Rizzo’s, a South Main staple for several years, is shutting its doors at the end of March.

“We’re going to close at the end of the month,” says chef/owner Michael Patrick. “It’s just a numbers game again. I can’t have a better quality living doing what we’re doing. Labor costs, food costs. And everything is out of whack.” Patrick says he and his wife, Angel, talked it over. The issue: “What do we do to somehow find a way I can make more money?”

“I’m having to increase pay to my employees,” he says. “I’m having to increase costs to the menu. Things are not what they were or could be.”

Rizzo’s originally opened October, 2011, on G. E. Patterson Avenue near Main Street. It moved to its current location at 492 South Main in March, 2015.

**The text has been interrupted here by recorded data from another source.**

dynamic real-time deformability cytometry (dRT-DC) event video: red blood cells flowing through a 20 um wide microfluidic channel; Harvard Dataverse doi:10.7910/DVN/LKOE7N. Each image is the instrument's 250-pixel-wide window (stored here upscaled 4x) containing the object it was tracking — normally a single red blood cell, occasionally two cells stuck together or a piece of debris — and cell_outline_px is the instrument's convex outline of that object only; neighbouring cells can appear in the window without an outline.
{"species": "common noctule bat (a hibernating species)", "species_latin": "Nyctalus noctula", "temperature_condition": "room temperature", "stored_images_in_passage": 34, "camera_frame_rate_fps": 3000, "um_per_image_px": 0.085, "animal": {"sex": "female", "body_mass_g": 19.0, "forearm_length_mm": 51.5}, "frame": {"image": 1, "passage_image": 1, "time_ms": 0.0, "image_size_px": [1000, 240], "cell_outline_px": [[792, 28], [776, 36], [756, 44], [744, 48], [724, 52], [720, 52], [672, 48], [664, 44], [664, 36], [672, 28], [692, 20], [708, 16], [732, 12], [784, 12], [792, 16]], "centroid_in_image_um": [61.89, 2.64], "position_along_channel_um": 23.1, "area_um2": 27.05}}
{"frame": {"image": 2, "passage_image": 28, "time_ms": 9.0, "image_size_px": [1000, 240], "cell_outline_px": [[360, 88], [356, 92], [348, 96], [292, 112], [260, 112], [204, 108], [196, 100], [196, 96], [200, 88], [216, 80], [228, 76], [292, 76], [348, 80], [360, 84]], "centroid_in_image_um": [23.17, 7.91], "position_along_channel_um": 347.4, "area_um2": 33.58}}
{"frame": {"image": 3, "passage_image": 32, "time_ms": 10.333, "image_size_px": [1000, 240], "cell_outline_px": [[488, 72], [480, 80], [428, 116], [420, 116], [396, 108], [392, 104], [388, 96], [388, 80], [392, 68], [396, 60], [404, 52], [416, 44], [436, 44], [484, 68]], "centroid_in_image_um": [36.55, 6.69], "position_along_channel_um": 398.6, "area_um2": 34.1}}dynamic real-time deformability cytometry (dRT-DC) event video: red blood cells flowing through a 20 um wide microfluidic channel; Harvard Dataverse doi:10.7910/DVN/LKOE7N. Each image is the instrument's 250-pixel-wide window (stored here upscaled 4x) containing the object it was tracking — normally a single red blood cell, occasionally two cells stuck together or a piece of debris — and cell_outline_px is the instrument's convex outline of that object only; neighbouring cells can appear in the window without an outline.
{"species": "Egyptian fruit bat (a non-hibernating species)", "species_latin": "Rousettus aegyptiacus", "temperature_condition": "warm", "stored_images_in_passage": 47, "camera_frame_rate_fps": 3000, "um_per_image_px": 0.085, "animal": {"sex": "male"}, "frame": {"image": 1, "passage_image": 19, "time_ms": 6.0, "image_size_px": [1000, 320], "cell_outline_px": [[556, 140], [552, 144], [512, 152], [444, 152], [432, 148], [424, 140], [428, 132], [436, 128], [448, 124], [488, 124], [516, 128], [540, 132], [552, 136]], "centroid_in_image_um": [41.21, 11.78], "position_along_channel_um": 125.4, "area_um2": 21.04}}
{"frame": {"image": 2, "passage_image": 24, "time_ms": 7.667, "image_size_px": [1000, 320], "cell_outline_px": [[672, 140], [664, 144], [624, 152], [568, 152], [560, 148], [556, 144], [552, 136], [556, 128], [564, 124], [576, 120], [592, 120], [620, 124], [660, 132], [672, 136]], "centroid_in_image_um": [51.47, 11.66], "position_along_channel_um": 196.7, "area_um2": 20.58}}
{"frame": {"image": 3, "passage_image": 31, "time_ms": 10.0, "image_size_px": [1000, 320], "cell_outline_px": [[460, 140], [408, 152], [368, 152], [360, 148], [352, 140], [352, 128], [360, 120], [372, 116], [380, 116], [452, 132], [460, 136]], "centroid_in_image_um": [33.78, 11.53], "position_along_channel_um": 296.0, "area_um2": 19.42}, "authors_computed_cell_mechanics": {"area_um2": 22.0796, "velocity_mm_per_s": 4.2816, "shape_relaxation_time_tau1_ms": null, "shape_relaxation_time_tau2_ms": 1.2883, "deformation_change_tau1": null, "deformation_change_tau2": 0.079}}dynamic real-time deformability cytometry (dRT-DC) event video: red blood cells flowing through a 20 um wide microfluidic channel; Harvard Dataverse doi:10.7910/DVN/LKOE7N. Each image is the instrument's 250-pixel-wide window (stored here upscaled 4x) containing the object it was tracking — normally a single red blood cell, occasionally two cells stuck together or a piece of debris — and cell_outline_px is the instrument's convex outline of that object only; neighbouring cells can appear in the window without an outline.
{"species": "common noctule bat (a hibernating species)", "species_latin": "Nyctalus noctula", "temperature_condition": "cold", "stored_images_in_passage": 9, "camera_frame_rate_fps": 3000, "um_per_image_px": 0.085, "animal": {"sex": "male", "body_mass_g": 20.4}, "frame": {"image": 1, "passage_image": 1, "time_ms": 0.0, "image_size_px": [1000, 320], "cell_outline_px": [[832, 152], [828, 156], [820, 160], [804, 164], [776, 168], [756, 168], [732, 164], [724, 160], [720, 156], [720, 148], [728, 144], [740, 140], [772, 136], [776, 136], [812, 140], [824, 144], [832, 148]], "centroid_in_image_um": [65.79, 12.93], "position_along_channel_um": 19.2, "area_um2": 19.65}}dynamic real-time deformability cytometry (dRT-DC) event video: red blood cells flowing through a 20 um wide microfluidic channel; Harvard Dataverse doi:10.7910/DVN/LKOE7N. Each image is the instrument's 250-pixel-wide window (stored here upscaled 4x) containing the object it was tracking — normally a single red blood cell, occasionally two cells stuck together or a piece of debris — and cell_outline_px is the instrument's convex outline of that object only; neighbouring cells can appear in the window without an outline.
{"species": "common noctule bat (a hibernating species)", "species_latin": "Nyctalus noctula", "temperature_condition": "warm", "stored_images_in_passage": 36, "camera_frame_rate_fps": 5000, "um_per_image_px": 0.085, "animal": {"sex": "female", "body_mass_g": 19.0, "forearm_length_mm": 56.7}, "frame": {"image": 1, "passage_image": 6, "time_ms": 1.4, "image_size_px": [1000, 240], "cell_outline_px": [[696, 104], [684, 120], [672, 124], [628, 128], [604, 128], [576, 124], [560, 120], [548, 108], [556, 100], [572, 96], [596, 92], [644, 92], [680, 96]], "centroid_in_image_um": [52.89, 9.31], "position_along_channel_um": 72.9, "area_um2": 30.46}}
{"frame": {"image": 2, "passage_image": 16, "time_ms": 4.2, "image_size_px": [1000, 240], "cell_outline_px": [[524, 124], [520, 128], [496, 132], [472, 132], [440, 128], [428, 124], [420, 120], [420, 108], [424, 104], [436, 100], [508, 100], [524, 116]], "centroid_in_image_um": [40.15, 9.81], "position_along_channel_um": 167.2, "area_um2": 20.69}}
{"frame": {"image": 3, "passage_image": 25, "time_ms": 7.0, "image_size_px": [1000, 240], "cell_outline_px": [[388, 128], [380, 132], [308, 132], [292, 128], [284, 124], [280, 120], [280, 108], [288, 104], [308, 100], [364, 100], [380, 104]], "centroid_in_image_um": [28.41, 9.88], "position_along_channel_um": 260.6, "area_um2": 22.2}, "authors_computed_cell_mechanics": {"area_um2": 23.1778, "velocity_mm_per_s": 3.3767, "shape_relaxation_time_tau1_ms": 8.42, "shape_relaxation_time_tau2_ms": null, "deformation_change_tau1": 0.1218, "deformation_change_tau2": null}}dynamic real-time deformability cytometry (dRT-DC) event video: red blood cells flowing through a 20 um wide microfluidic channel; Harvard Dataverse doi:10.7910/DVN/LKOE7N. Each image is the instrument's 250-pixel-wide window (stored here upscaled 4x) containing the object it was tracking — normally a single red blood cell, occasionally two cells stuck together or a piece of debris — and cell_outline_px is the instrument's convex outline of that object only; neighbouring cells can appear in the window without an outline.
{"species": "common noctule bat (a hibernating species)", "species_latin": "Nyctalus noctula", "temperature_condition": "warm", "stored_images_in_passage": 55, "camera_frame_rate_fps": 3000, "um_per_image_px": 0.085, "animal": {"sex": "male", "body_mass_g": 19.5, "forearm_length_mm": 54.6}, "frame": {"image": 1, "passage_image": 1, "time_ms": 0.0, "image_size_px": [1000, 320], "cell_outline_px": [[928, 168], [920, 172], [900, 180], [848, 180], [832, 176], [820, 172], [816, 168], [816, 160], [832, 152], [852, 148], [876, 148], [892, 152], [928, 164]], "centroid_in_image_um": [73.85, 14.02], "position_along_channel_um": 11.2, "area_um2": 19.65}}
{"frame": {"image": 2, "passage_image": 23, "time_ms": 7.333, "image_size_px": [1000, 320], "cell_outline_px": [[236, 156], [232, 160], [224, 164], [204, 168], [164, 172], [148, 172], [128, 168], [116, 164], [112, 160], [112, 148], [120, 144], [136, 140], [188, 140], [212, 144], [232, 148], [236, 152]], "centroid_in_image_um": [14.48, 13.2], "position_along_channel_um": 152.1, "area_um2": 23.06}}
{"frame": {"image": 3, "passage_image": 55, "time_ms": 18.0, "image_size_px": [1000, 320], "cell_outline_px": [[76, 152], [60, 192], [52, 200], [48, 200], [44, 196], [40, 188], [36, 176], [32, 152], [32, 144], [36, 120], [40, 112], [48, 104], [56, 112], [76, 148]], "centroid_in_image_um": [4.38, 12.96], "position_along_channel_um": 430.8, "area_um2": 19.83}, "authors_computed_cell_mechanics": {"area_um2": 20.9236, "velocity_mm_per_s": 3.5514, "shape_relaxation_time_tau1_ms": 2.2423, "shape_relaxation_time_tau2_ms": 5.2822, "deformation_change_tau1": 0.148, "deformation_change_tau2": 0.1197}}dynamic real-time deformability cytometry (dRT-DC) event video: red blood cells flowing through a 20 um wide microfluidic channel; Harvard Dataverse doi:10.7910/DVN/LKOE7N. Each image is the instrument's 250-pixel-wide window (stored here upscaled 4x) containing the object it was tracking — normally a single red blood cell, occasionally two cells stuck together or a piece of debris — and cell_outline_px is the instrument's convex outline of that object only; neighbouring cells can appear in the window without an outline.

Patrick originally moved to Memphis from Ohio to open the now-defunct Elvis Presley’s Memphis on Beale Street. He then worked for chef Erling Jensen before going to work at McEwen’s on Monroe, where he stayed for seven years. “That’s where I kind of cut my teeth in the city,” says Patrick. He then worked at EP Delta Kitchen and Bar before opening his own place.

Patrick, who describes the food at Rizzo’s as “Southern-inspired,” says, “We always gave consistently great food and consistently great service. If the food is great and service is great, people are going to come back.”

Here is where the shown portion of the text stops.